**Aim of the task**
Reproduce every line of the data below word for word.

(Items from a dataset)
--
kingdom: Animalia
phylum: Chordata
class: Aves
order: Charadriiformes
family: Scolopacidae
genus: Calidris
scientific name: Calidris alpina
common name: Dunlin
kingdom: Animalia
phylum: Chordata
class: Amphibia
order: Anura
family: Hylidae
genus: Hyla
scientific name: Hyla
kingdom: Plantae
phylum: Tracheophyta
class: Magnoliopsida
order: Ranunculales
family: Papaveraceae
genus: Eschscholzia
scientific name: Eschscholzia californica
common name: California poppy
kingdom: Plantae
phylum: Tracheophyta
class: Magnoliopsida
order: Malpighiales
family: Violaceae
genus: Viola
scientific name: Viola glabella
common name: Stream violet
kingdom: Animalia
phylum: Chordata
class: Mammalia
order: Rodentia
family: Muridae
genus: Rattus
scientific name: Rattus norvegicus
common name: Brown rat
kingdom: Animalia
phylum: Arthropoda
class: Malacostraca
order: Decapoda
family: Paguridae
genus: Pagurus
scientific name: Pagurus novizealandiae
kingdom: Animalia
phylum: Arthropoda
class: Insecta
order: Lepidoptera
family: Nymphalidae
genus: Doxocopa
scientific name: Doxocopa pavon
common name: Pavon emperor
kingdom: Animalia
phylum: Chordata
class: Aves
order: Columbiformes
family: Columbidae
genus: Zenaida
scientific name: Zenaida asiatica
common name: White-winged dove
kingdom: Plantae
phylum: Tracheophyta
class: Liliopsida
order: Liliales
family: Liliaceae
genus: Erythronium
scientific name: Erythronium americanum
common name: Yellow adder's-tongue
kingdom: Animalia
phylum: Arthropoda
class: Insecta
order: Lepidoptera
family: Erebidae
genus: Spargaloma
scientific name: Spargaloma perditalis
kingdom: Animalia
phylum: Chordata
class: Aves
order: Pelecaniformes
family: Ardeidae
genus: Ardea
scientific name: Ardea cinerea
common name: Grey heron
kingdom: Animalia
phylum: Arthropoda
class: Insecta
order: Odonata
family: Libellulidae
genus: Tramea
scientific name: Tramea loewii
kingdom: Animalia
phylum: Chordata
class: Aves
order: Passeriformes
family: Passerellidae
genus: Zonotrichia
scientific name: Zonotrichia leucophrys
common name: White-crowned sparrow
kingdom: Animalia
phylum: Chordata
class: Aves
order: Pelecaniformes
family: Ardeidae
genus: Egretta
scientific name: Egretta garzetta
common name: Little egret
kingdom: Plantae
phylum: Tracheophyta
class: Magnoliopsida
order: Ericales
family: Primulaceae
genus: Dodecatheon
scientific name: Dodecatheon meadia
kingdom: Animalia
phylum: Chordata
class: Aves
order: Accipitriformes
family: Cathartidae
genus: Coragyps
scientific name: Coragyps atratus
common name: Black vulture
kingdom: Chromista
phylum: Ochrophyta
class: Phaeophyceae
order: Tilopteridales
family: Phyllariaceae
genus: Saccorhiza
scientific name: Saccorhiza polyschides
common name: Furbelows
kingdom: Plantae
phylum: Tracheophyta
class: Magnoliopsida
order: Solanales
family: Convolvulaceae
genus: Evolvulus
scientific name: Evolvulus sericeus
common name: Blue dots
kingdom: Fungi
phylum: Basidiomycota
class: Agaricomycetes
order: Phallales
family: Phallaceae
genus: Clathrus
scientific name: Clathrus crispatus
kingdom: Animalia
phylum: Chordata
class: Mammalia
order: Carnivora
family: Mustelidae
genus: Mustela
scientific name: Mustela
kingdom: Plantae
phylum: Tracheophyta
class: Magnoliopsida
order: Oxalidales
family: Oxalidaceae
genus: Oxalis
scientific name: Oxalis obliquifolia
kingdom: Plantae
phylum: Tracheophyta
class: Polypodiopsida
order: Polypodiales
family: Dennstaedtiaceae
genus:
--
**Result of this task**
kingdom: Animalia
phylum: Chordata
class: Aves
order: Charadriiformes
family: Scolopacidae
genus: Calidris
scientific name: Calidris alpina
common name: Dunlin
kingdom: Animalia
phylum: Chordata
class: Amphibia
order: Anura
family: Hylidae
genus: Hyla
scientific name: Hyla
kingdom: Plantae
phylum: Tracheophyta
class: Magnoliopsida
order: Ranunculales
family: Papaveraceae
genus: Eschscholzia
scientific name: Eschscholzia californica
common name: California poppy
kingdom: Plantae
phylum: Tracheophyta
class: Magnoliopsida
order: Malpighiales
family: Violaceae
genus: Viola
scientific name: Viola glabella
common name: Stream violet
kingdom: Animalia
phylum: Chordata
class: Mammalia
order: Rodentia
family: Muridae
genus: Rattus
scientific name: Rattus norvegicus
common name: Brown rat
kingdom: Animalia
phylum: Arthropoda
class: Malacostraca
order: Decapoda
family: Paguridae
genus: Pagurus
scientific name: Pagurus novizealandiae
kingdom: Animalia
phylum: Arthropoda
class: Insecta
order: Lepidoptera
family: Nymphalidae
genus: Doxocopa
scientific name: Doxocopa pavon
common name: Pavon emperor
kingdom: Animalia
phylum: Chordata
class: Aves
order: Columbiformes
family: Columbidae
genus: Zenaida
scientific name: Zenaida asiatica
common name: White-winged dove
kingdom: Plantae
phylum: Tracheophyta
class: Liliopsida
order: Liliales
family: Liliaceae
genus: Erythronium
scientific name: Erythronium americanum
common name: Yellow adder's-tongue
kingdom: Animalia
phylum: Arthropoda
class: Insecta
order: Lepidoptera
family: Erebidae
genus: Spargaloma
scientific name: Spargaloma perditalis
kingdom: Animalia
phylum: Chordata
class: Aves
order: Pelecaniformes
family: Ardeidae
genus: Ardea
scientific name: Ardea cinerea
common name: Grey heron
kingdom: Animalia
phylum: Arthropoda
class: Insecta
order: Odonata
family: Libellulidae
genus: Tramea
scientific name: Tramea loewii
kingdom: Animalia
phylum: Chordata
class: Aves
order: Passeriformes
family: Passerellidae
genus: Zonotrichia
scientific name: Zonotrichia leucophrys
common name: White-crowned sparrow
kingdom: Animalia
phylum: Chordata
class: Aves
order: Pelecaniformes
family: Ardeidae
genus: Egretta
scientific name: Egretta garzetta
common name: Little egret
kingdom: Plantae
phylum: Tracheophyta
class: Magnoliopsida
order: Ericales
family: Primulaceae
genus: Dodecatheon
scientific name: Dodecatheon meadia
kingdom: Animalia
phylum: Chordata
class: Aves
order: Accipitriformes
family: Cathartidae
genus: Coragyps
scientific name: Coragyps atratus
common name: Black vulture
kingdom: Chromista
phylum: Ochrophyta
class: Phaeophyceae
order: Tilopteridales
family: Phyllariaceae
genus: Saccorhiza
scientific name: Saccorhiza polyschides
common name: Furbelows
kingdom: Plantae
phylum: Tracheophyta
class: Magnoliopsida
order: Solanales
family: Convolvulaceae
genus: Evolvulus
scientific name: Evolvulus sericeus
common name: Blue dots
kingdom: Fungi
phylum: Basidiomycota
class: Agaricomycetes
order: Phallales
family: Phallaceae
genus: Clathrus
scientific name: Clathrus crispatus
kingdom: Animalia
phylum: Chordata
class: Mammalia
order: Carnivora
family: Mustelidae
genus: Mustela
scientific name: Mustela
kingdom: Plantae
phylum: Tracheophyta
class: Magnoliopsida
order: Oxalidales
family: Oxalidaceae
genus: Oxalis
scientific name: Oxalis obliquifolia
kingdom: Plantae
phylum: Tracheophyta
class: Polypodiopsida
order: Polypodiales
family: Dennstaedtiaceae
genus:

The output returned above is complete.